I am partial to this story and quite like the philosophy behind it. There are several works of fiction in popular culture influenced by the allegory, The Matrix comes to mind. On similar note, I have repeatedly been called an uncultured Philistinian swine for not liking The Truman Show for the same reason. People describe the philosophy behind that movie a brilliant work of art and keep moistening the movie with their tongues, but I just can't get behind that. Surely Truman in that movie would have no idea that his reality is fake; he only becomes to suspect things after his friend delivers an ad in front of him or when a guy smuggles himself inside in a Christmas present. In Truman's world praising the taste of a supermarket beer should be standard behavior, a foamy shadow on the rocks in a cave if you will. From his very birth it could have been made known to him that praising the taste of a beverage and its amazing low price is a tradition invented by a gnome king who lives in an elephant-shaped dirigible above the clouds. He wouldn't know to question that because it is his reality. But somehow he figures it out and I am shunned by the Cannes snobs.

How this allegory came to my mind a few weeks ago and hasn't left it since is because I came across this online article about onion intolerance. The article practically shattered the reality TV show that is my life since I had never heard of it, and I thought that eating raw onion always came with the sensation of washing your mouth with gasoline and a lit match simultaneously. Turns out, I have onion intolerance and regular people apparently chew through it like cotton candy.

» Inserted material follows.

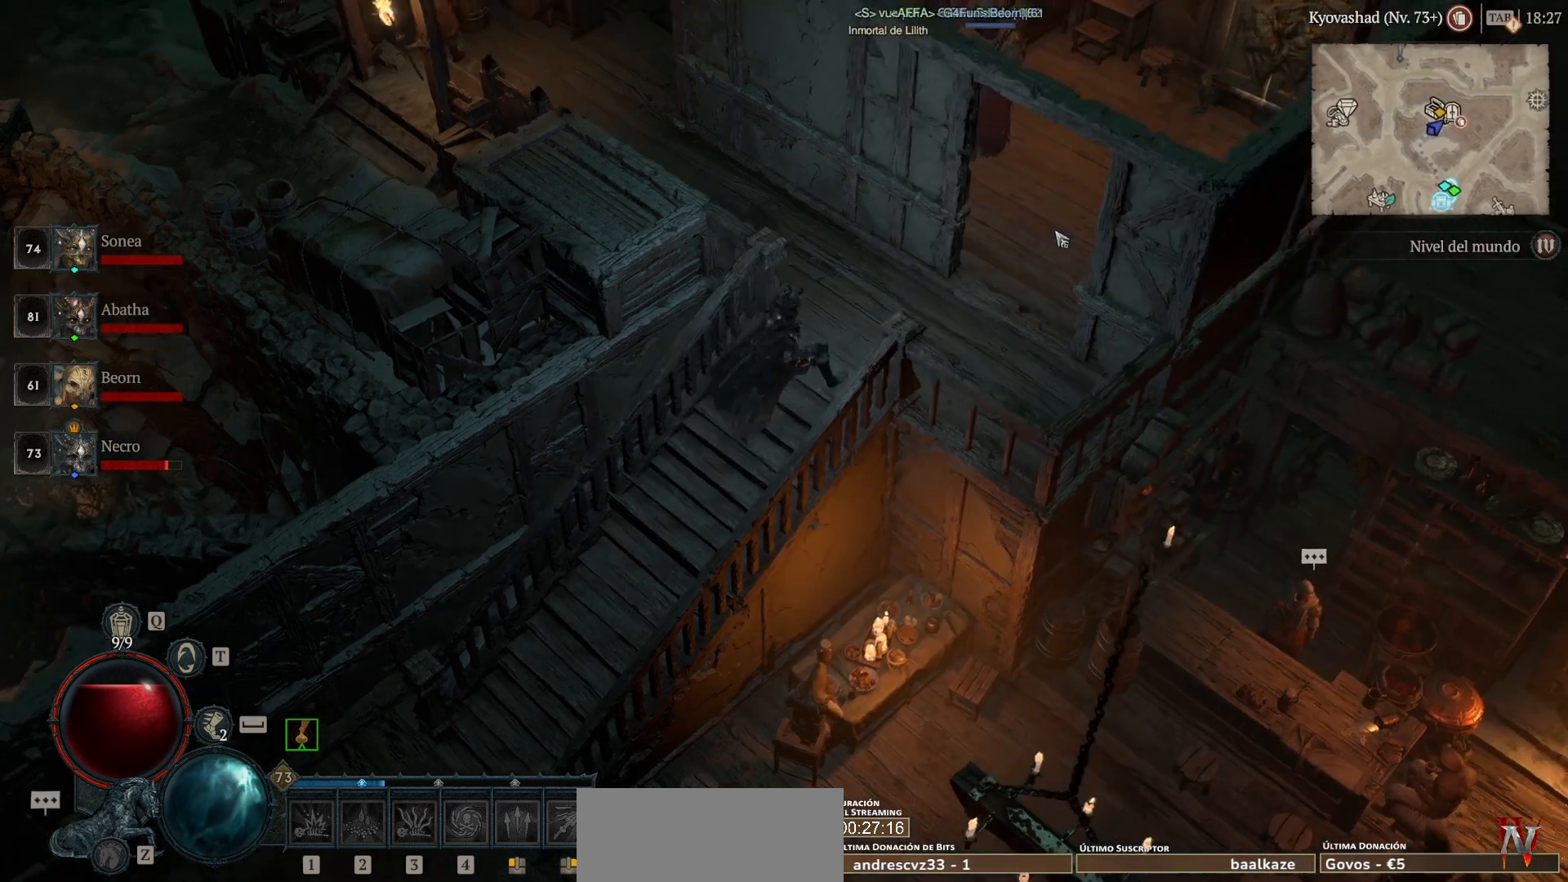
{"keys": ["super"], "mouse": ["left"], "events": []}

Raw onion playing arson with my gums is not the universal normal; it is a shadow against the rocks, and I have broken free from my chains.

See, this is how easy it is to never see things past the rocks. You learn something and the universe takes its sweet time to correct it. It's not like a burning sensation after a healthy dose of daily onion is a thing that comes up naturally in a day-to-day small talk at the water cooler.

"Hi Jeff, would you mind delivering the report to my desk by two? By the way, does biting down on an onion make you feel like it's filled with angry fire ants?"

We all take certain knowledge as obvious facts, when it could be that we are but prisoners in a reality TV show. That is how I feel now about the onion case, and it makes me wonder if there's something else in my life that is only smoke and mirrors. Today I find out the truth behind a minor aspect of my bodily functions, tomorrow I could find out that my left leg is actually a cuttlefish and nobody bothered to tell me.